EXTRACT —
##########

This small bounce is not going to be a problem in use, and would certainly not be noticed in the general running of a road machine. An occasional missed gear will possibly cause a valve to bounce, but unless the bounce is on the exhaust side, little harm is likely because the intake valve is well away from the piston. The exhaust side however is not free from problems, because if the bounce is severe, it increases the risk of valve clash, and piston clash.
Any bounce less than 0.001 thou will not cause problems, but 0.010 thou most certainly will if the engine speed at which it occurs is deliberately and continuously used.

The foregoing is generally descriptive of results arising from small design flaws in closing ramps aggravated by spring surge. A far worse bounce can occur when the engine speed is such that the valve train lags behind the cam during closing so the valve ends up crashing down onto the seat without the guidance of the cam closing ramp. Valve stretch and head deformation are the best one can hope for in such an eventuality. At worst the valve will quickly fail. Such can happen following a missed gear change, but very often an occasional trip into the red zone can survive.

##########

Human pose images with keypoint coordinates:
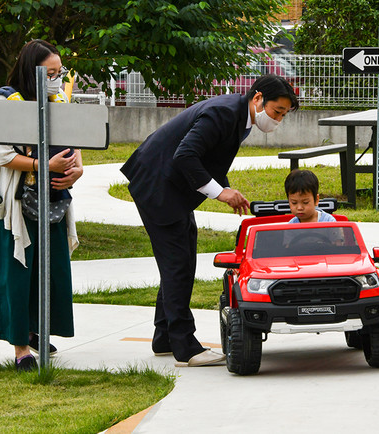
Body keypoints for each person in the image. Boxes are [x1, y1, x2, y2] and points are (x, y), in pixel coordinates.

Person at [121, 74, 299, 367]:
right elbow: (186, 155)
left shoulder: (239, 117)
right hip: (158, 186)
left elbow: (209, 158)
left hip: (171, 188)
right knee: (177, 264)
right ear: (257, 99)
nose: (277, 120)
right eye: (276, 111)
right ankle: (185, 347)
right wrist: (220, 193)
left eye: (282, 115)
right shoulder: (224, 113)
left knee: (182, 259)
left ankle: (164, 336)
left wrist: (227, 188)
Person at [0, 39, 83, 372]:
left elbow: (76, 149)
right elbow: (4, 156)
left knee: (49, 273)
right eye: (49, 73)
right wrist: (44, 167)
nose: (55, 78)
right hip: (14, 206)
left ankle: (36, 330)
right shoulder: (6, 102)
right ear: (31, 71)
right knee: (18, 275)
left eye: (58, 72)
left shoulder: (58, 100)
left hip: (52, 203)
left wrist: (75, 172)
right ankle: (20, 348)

##########

EXERCISES —
1: List each form of damage that the passage on valve bounce names as a possible result of bounce.
2: Carry on writing the passage on valve bounce from its last sentence.
The records come from a separate source.

RESULTS IN ORDER —
1:
- Valve clash
- Piston clash
- Valve stretch
- Head deformation
- Valve failure

2:
The Titanium valve as an alternative to a steel original component is not worth the cost for a normal road going machine - even one driven in a sporting manner as some members seem to delight in telling us. Ti really comes into it's own when a race engine is built for use at higher engine speeds than a steel valve will permit. In such an engine any reduction in the weight of components on the valve side of the rocker pivot is highly beneficial. This comment also applies to a single valve spring, be it beehive or conical. The end of the spring nearest the retainer moves with the valve and a single spring is lighter than a pair of springs in this respect.

When Jim gets to the Ti valve he should be able to see if the bounce situation is eased compared to the steel valve, but ideally the movement of the valve needs to be measured , as visual estimation gets difficult when trying to evaluate small movement. Give Jim time, I'm quite sure he'll get there, but for the moment his films are fascinating to watch.

comnoz said:

SteveA said:

Or should we look at another cam grind for a short stroke?

Click to expand...

........

I would think there are better cams for a shortstroke than a PW3. The gains to be had from a shortstroke over a longstroke are not going to be seen until over 6500 or so. That is about where a PW3 starts showing problems....Jim

Click to expand...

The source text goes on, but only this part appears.